Mohan Kumar, with his penchant for making films starting with the alphabet ‘A’, made significant strides in developing and nurturing this genre, with a string of successful films, including Anpadh , Aas Ka Panchi , Aayi Milan Ki Bela and Aap Aaye Bahar Aayi . Aap Beati too based on this reliable formula reaped rich dividends at the box-office.
However, the film, despite its successful run, suffered some glaring flaws, one of them being the lack of depth in its musical score which was surprising considering the team of Anand Bakshi and Laxmikant-Pyarelal. Further the occasional lapse in editing which gave a feeling that songs have been unduly inserted in the narrative added to it. The story of Aap Beati , penned by Mohan Kumar revolves around the trials and tribulations of the lower middle class Kapoor family, in which the patriarch, Kishorilal (Ashok Kumar) works in the factory shop floor and wants to send his son Prakash (Sujit Kumar) to study in America. To make ends meet, Kishorilal’s daughter, Geeta (Hema Malini) works as a sales girl in a retail shoe store. Unknown to her family, Geeta is in love with Ranjit (Shashi Kapoor), the dapper son of Seth Mayadas (Madanpuri). On knowing about it, Seth Mayadas is livid, and threatens to to end her relationship with Ranjit, citing the glaring difference in the status of their families. Geeta refuses to give in.
With Prakash’s return from abroad there is an improvement in Kapoor household which includes Kishorilal’s wife, Lajjoo (Nirupa Roy) and his brother-in law, Bahadur (Premnath). Prakash gets employed in the same factory in which his father and Bahadur work. Thereafter, he marries his girlfriend, Reena (Aruna Irani), whose brother-in-law, Jumani (Asrani) is in cohorts with Seth Mayadas in smuggling activities.
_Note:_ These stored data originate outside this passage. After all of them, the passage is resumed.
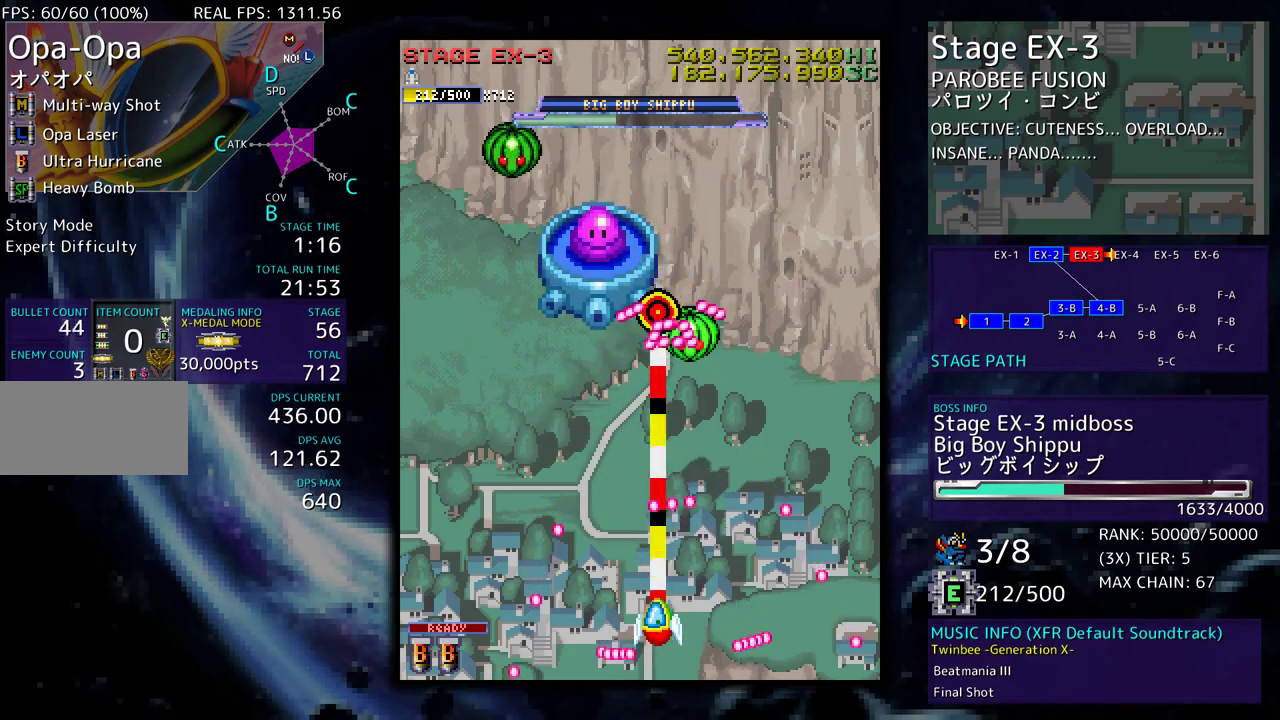
{"buttons": [], "events": [[33, "DPAD_UP", "up"], [83, "DPAD_DOWN", "down"], [133, "DPAD_LEFT", "up"], [167, "DPAD_DOWN", "up"], [350, "DPAD_DOWN", "down"], [367, "DPAD_LEFT", "down"], [467, "DPAD_DOWN", "up"], [467, "DPAD_LEFT", "up"]]}
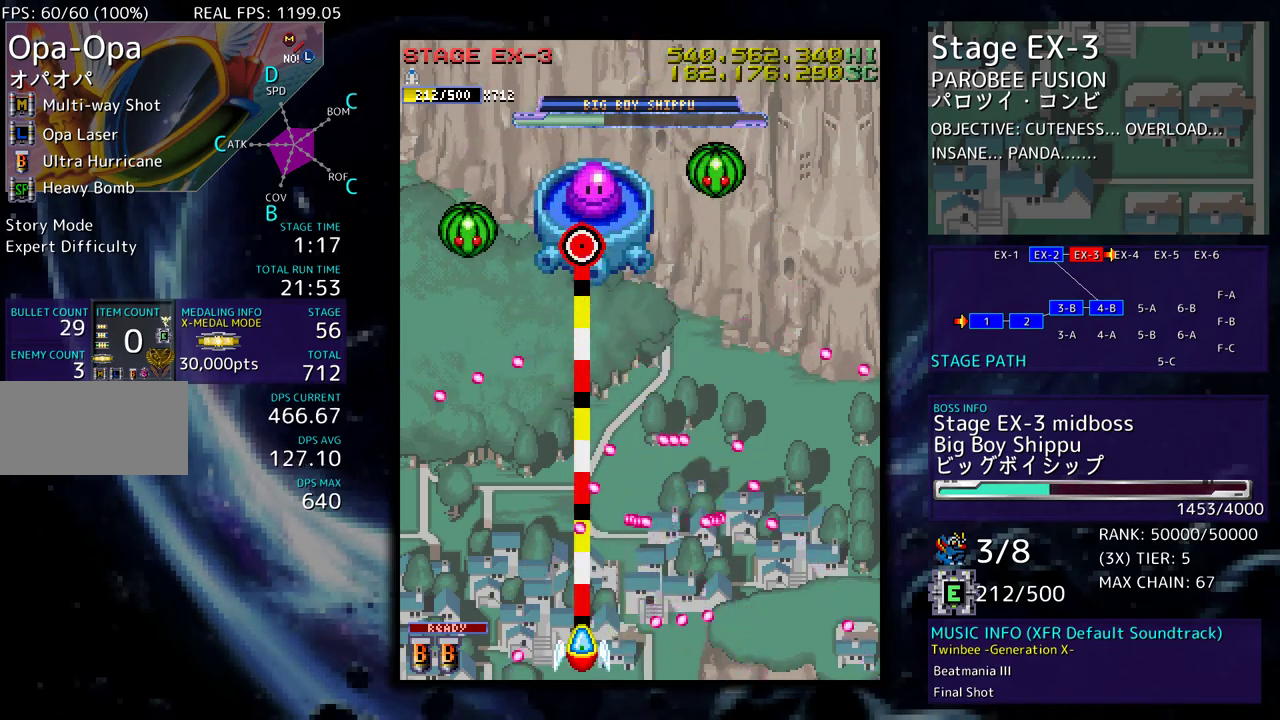
{"buttons": [], "events": [[50, "DPAD_DOWN", "down"], [50, "DPAD_RIGHT", "down"], [100, "DPAD_DOWN", "up"], [100, "DPAD_RIGHT", "up"], [167, "DPAD_LEFT", "down"], [267, "DPAD_LEFT", "up"], [383, "DPAD_DOWN", "down"], [383, "DPAD_RIGHT", "down"], [450, "DPAD_DOWN", "up"], [450, "DPAD_RIGHT", "up"]]}
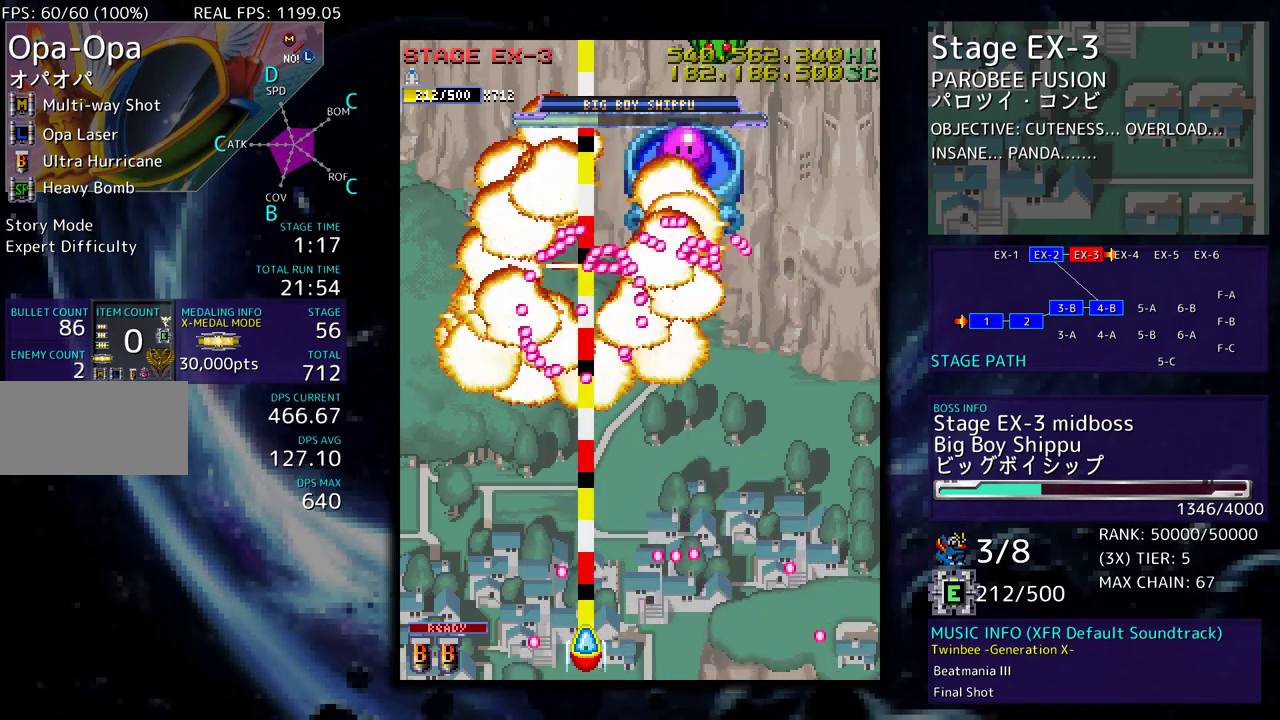
{"buttons": ["DPAD_DOWN", "DPAD_RIGHT"], "events": [[200, "DPAD_UP", "down"], [317, "DPAD_RIGHT", "down"], [400, "DPAD_UP", "up"], [483, "DPAD_DOWN", "down"]]}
The story moves on predictable lines with Reena unable to manage her lavish lifestyle on Prakash’s meagre salary prevails upon him to move out, thereby leaving an ailing Kishorilal and hardworking Geeta to pay the debts accrued by the family. Meanwhile, Seth Mayadas puts pressure on Ranjit to marry a girl of his choice who on refusal is asked to leave his house. An embittered Geeta is heartbroken, although she avails an opportunity to enhance her credentials with a visit to Paris. The weeks go by in a jiffy, and when she returns, to her shock and dismay her entire life has changed. How and why should be seen by the viewer.
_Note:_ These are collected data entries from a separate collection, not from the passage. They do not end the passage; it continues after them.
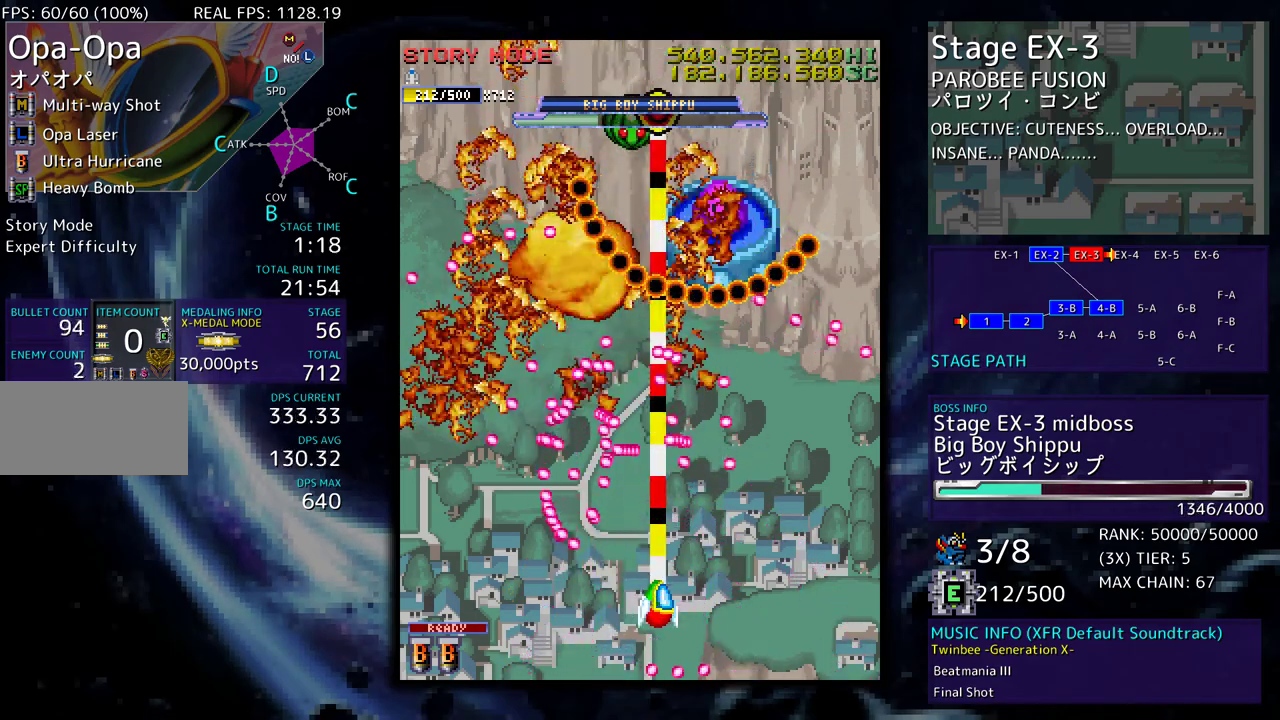
{"buttons": [], "events": [[117, "DPAD_DOWN", "up"], [117, "DPAD_RIGHT", "up"], [133, "DPAD_RIGHT", "down"], [150, "DPAD_DOWN", "down"], [367, "DPAD_DOWN", "up"], [433, "DPAD_UP", "down"], [467, "DPAD_RIGHT", "up"], [483, "DPAD_UP", "up"]]}
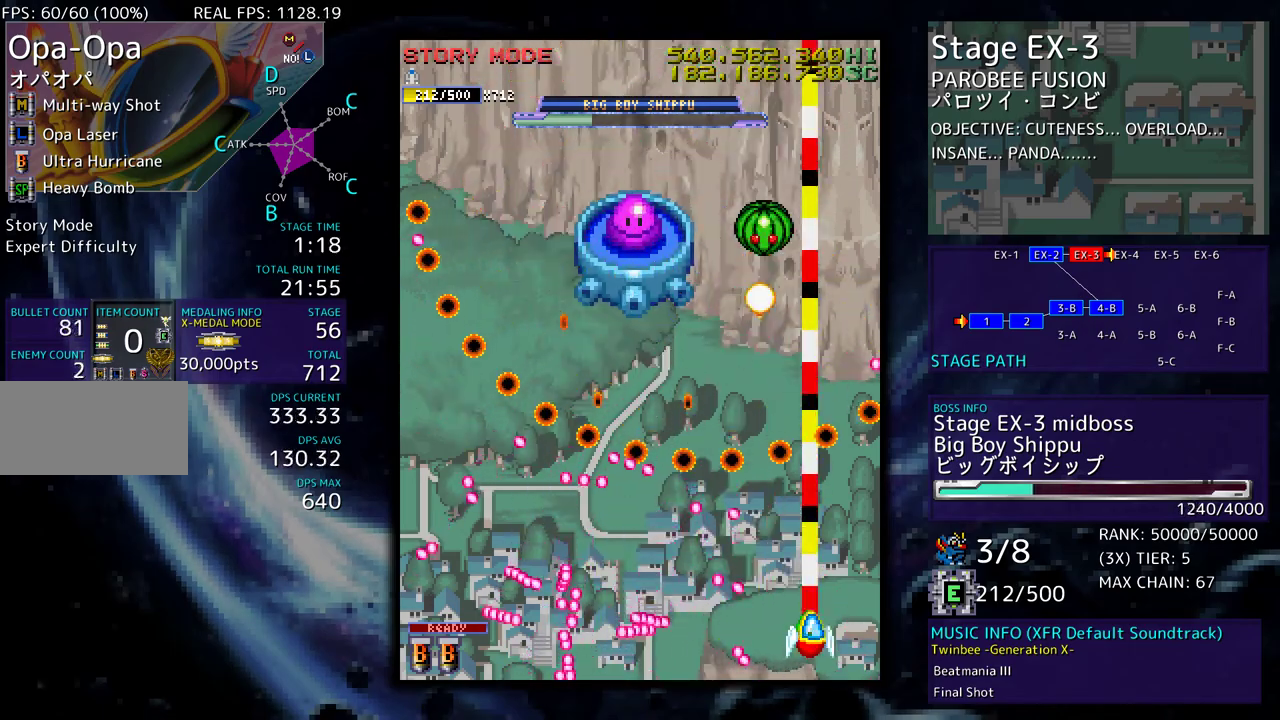
{"buttons": ["DPAD_UP", "DPAD_LEFT"], "events": [[433, "DPAD_LEFT", "down"], [483, "DPAD_UP", "down"]]}
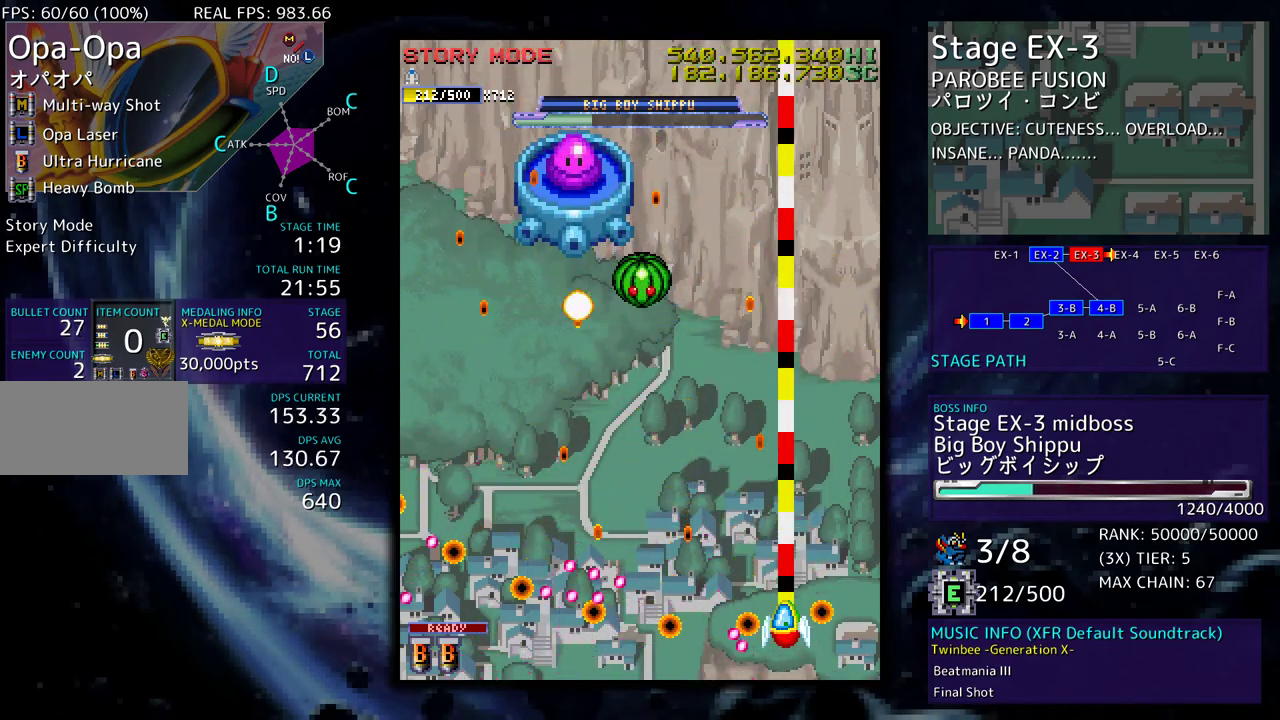
{"buttons": ["DPAD_LEFT"], "events": [[67, "DPAD_LEFT", "up"], [100, "DPAD_UP", "up"], [317, "DPAD_LEFT", "down"], [317, "DPAD_UP", "down"], [500, "DPAD_UP", "up"]]}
Undoubtedly, the film depends heavily on the splendid screen presence which Hema Malini exudes. These obfuscate her limited histrionic prowess and style of dialogue delivery, which, besides, being heavily accented, lack variety or modulation. She is complimented in equal measure by Shashi Kapoor, who gives a trademark graceful performance.
For this film, Mohan Kumar has an enviable ensemble of seasoned actors. Ashok Kumar, Nirupa Roy and Madanpuri perform effortlessly, and contribute with their collective brilliance. As for Premnath, the jury can be divided on his calibre as an actor. Even though a scene stealer, at times there is a certain uniformity in the characters he essayed.